In simple words, technical analysis is the study of data from the market as well as from the actions of market participants. The data that we gather include price levels that have been considered as turning points in the past. They also include the amount of stocks that investors buy and sell each day—this is called the volume. We also take the rate of price movement changes—this is called the momentum—over a period of time.
Technical analysis sports a high contrast to fundamental analysis, which aims to uncover the true value of a stock. Fundamental analysis depends on future sales, earnings, and cost estimates of a company. These generally change as circumstances change. Meanwhile, technical analysis inputs never change even as circumstances change. We never revise charts.
How Does It Really Work?
Even if some people say that technical analysis is no better than forecasting the future by looking at one’s palms, what technical analysis is able to do is to decide a trade move based on real probabilities.

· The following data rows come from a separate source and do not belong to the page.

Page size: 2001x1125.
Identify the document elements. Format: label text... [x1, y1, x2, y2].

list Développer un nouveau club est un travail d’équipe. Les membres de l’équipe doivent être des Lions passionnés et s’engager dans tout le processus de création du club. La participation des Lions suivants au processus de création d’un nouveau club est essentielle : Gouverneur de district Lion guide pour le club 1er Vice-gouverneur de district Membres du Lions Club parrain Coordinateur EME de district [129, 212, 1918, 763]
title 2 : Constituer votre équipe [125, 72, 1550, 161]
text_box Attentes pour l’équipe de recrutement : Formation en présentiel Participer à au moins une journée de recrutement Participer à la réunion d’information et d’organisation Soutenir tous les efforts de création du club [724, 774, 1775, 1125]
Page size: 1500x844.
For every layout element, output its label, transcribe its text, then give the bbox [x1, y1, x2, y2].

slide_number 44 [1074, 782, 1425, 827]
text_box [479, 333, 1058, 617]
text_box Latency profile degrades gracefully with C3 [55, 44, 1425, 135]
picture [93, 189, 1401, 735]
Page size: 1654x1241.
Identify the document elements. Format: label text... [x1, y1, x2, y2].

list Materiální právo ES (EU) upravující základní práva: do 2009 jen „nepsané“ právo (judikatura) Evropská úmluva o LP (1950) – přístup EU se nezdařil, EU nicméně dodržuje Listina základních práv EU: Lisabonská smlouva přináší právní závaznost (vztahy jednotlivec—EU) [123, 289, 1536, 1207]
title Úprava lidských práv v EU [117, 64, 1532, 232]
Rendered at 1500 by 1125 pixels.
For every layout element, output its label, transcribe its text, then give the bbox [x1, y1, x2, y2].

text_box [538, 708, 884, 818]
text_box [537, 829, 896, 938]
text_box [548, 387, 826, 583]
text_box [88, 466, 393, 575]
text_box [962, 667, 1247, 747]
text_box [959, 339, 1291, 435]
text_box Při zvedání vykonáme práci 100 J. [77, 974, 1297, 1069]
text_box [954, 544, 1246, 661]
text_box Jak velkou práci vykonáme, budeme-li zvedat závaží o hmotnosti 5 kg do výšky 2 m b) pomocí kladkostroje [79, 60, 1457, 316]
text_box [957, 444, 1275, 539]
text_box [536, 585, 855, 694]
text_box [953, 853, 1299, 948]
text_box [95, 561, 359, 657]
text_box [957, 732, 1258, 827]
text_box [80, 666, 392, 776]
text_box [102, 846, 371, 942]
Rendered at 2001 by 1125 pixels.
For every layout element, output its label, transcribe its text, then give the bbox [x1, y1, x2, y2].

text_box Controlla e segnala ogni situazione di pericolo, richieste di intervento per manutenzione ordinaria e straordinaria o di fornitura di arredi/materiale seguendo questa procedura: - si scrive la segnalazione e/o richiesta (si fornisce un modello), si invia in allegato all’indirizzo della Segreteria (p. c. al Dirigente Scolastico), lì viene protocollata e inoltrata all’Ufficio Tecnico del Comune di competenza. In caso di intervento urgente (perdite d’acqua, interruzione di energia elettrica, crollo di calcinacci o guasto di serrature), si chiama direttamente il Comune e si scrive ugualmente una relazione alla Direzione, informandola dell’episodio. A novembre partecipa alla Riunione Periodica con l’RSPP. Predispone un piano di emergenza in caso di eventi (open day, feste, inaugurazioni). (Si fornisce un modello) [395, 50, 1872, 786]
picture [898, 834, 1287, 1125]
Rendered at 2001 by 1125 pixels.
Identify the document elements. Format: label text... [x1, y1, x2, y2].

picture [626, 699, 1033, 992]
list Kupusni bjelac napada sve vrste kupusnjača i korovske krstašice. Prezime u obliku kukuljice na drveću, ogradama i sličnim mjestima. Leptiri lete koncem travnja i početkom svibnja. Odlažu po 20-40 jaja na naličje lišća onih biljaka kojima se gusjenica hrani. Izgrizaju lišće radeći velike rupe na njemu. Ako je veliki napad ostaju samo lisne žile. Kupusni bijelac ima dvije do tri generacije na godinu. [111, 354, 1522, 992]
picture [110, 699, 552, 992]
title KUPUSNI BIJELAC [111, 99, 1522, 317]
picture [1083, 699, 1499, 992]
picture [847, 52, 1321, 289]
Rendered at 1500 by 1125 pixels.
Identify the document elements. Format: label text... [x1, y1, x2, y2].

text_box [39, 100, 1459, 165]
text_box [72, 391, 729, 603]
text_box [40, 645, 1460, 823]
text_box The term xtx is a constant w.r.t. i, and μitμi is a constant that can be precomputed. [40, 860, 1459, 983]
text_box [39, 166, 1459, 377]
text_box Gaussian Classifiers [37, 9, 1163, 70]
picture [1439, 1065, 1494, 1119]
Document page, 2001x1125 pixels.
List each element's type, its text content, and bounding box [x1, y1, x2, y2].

These probabilities are derived from charts, which the chart watcher monitors to seek patterns. Based on the movements in the chart, we can predict the next move of the market. Although it does not work all the time, the past data nevertheless gives investors ideas of what will happen next.
In addition, chart watching can tell us if there’s something wrong in the market’s mood. For instance, if prices move upwards from the triangle pattern in the chart and then slides back within that pattern, we can get the idea that there must be something wrong in our original decision to buy. It may mean we missed something important or the market simply changed its mind.
Chart analysis is relatively easy. Even if professional technical analysts have hundreds of tools that they can use, they basically follow three basic steps.
First, they see where the stock is trading at present and find out how it got to that level. Second, they determine the power of a trend while making comparisons in the market. Lastly, it checks its own industry and its own history.
If you plan to do this, you need some key technical tools.
- Trends and trendlines – so you can find a trend.
- Support and resistance – so you can see prices levels bringing our buyers and sellers.
- Moving averages – so you can watch average prices over 50- and 200-day periods. This will help you distinguish trends more easily.
- Volume and momentum – so you can confirm the health of a trend and warn if there’s an impending change.
- Relative performance – so you can find the ratios of stock performance to a relevant market index or industry group.
The thing about technical analysis is that it’s not really that “technical.” So if you think you’re going to have a hard time wrapping your head around this process, think again. If you want to become a sharp investor, you must learn how to properly do technical analysis.